Furthermore, ERNIE uses a dialogue language model to tackle question-answer scenarios, along with a technique called dialogue response loss. Essentially, it takes two adjacency pairs — two utterances by two speakers, one after the other — and encodes them mathematically to identify the speakers’ roles and learn implicit relationships in the exchange.
To validate ERNIE’s design, the researchers fed it with online encyclopedia articles, news clippings, and forum threads, and had it infer knowledge omitted from sample paragraphs.

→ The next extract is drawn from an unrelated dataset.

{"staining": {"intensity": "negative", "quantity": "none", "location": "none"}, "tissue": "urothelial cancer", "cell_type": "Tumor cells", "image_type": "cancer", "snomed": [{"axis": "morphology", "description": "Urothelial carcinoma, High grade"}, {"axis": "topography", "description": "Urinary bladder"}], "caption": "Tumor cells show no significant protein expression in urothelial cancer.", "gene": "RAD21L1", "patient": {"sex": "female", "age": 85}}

It managed to correctly fill in prompts like “Relativity is a theory about space-time and gravity, which was founded by _________” (ERNIE’s answer: “Einstein”) and “The surface area of the Earth is 510 million square kilometers, which of 71 percent are ________, 29 percent are land” (ERNIE: “ocean.” And far more impressively, when tested on a benchmark devised by Facebook and New York University researchers (XNLI), it outperformed Google’s BERT on Chinese data.
Baidu says it plans to integrate ERNIE with “a variety of products.” One likely beneficiary is DuerOS, a suite of software developer kits (SDKs), APIs, and turnkey solutions that enable original equipment manufacturers to build Baidu’s voice platform into smart speakers, refrigerators, washing machines, set-top boxes, and more. To date, more than 200 companies have launched 110 DuerOS-powered products, and Baidu announced in November that DuerOS is installed on over 150 million devices and has more than 35 million monthly active users.